1958年,黃逸梵的遺物遠渡重洋,出現在張愛玲的家門口。張愛玲一慟不起,大病兩個月,直到心情稍微平複後,才有勇氣打開箱子,沉重的大木箱被打開的瞬間。張愛玲的思緒被拉扯到童年時代,她隔著門縫偷看美麗而憂傷的母親在梳妝鏡前梳頭打扮,閃光的珠寶無法點亮她的臉龐,她的眉頭總是緊鎖,仿佛春恨秋愁濃縮在眉間。
賴雅費了些力氣,把箱子裏的遺物初步整理了一下,這其中一件古董花瓶在他們經濟困難時被拍賣,所得的八百六十美金很好地解決了夫妻倆的燃眉之急。
當賴雅看著這些遺物時,嘴裏不禁輕聲感歎:“整個房子裏都充滿了悲傷的氣息。

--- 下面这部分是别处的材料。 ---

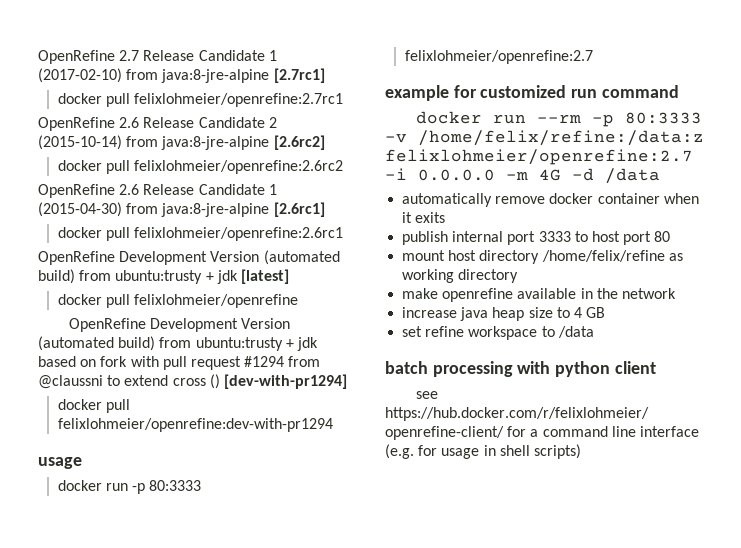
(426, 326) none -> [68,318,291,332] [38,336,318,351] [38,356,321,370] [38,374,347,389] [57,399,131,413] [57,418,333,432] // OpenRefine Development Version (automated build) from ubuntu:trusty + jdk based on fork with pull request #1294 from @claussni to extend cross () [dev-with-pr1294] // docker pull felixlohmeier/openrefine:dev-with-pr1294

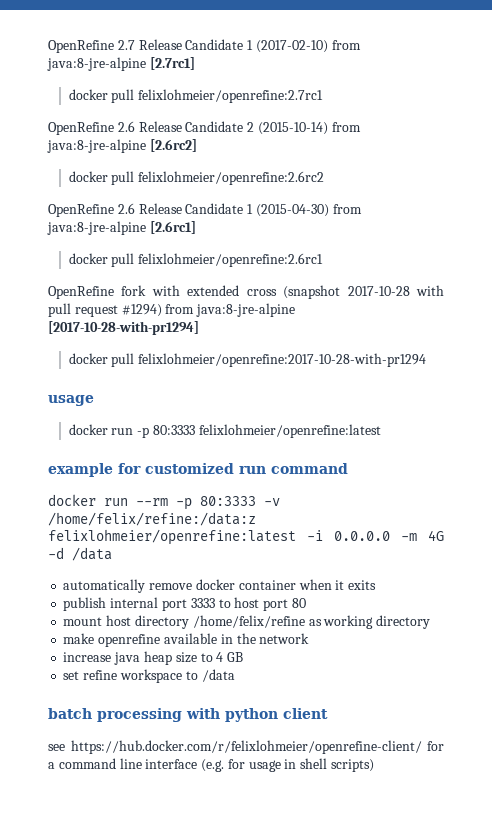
[119,250,340,265] [38,269,289,284] [57,294,299,308] [68,318,291,332] [38,336,318,351] [38,356,321,370] [38,374,347,389] [57,399,131,413] [57,418,333,432] Development Version (automated build) from ubuntu:trusty + jdk [latest] // docker pull felixlohmeier/openrefine // OpenRefine Development Version (automated build) from ubuntu:trusty + jdk based on fork with pull request #1294 from @claussni to extend cross () [dev-with-pr1294] // docker pull felixlohmeier/openrefine:dev-with-pr1294 -> [121,285,444,299] [48,303,296,317] [48,321,199,335] [68,353,427,367] fork with extended cross (snapshot 2017-10-28 with pull request #1294) from java:8-jre-alpine [2017-10-28-with-pr1294] // docker pull felixlohmeier/openrefine:2017-10-28-with-pr1294
[404,50,593,64] felixlohmeier/openrefine:2.7 -> [198,424,381,438] felixlohmeier/openrefine:latest
[385,149,693,165] felixlohmeier/openrefine:2.7 -> [48,529,296,545] felixlohmeier/openrefine:latest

”
張愛玲靠在丈夫的肩上,哭得難以自抑,她掉落在過去的回憶中,徹底被回憶吞沒。連她都搞不清楚,她到底是愛著黃逸梵,還是恨著黃逸梵,但是她很明白,無論是愛是恨,她都無法假裝黃逸梵是生命中路過的陌生人。
或者,黃逸梵給的愛和恨都是她真實、清楚的人生表達,愛伴隨著恨,恨亦是愛的另類體現,統一體中不可分割的兩麵,被很好地矛盾地表現出來了。

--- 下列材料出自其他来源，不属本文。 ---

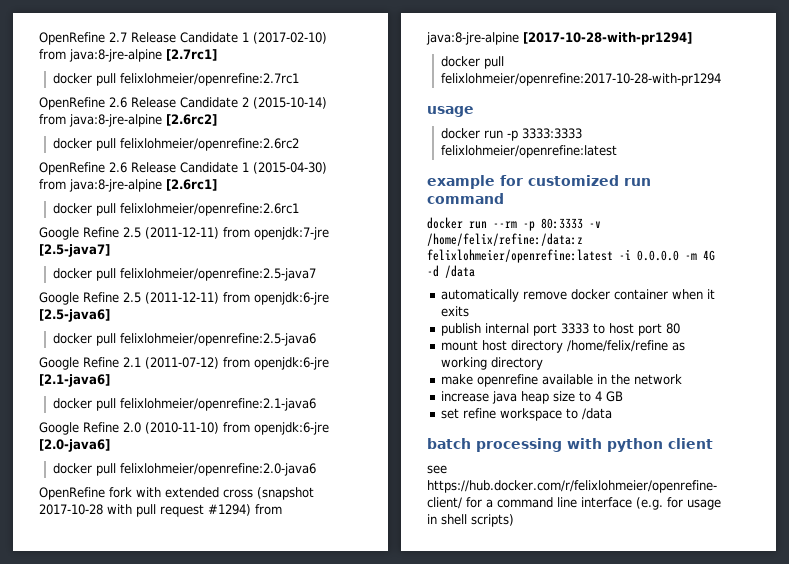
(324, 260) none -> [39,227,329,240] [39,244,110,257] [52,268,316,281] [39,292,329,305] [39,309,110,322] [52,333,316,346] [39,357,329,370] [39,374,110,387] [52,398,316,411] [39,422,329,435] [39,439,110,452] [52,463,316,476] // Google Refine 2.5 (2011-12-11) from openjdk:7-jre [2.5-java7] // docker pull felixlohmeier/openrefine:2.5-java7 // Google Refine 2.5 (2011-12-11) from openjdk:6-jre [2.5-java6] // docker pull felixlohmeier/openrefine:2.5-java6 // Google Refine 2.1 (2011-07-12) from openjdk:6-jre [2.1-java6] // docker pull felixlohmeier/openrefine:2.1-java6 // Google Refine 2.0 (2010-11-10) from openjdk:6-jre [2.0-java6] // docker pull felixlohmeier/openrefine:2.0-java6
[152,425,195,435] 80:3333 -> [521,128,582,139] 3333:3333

關於張愛玲和黃逸梵的感情,後世有不少學者進行了鞭辟入裏的討論分析,不管最後得出的結論是什麽,有一點我們都不能否認,即黃逸梵造就了一個與眾不同的張愛玲。當然,這樣的造就總是不可避免帶著殘忍。如果張愛玲早知道因為黃逸梵的影響,她以後將用一支出彩的筆稱霸上海文壇,以冷峻刻骨的筆觸寫盡人事滄桑,我想她是寧可放棄這種“出名要趁早”的機會,也要嚐試著做回一個普通母親懷裏小嬌客的,盡管張愛玲是這麽而說的:
一個人假使沒有什麽特長,最好是做得特別,可以引人注意,我認為與其做一個平庸的人過一輩子清閑生活,終其身,默默無聞,不如做一個特別的人,做點特別的事,大家都曉得有這麽一個人,不管他人是好是壞,但名氣總管有了。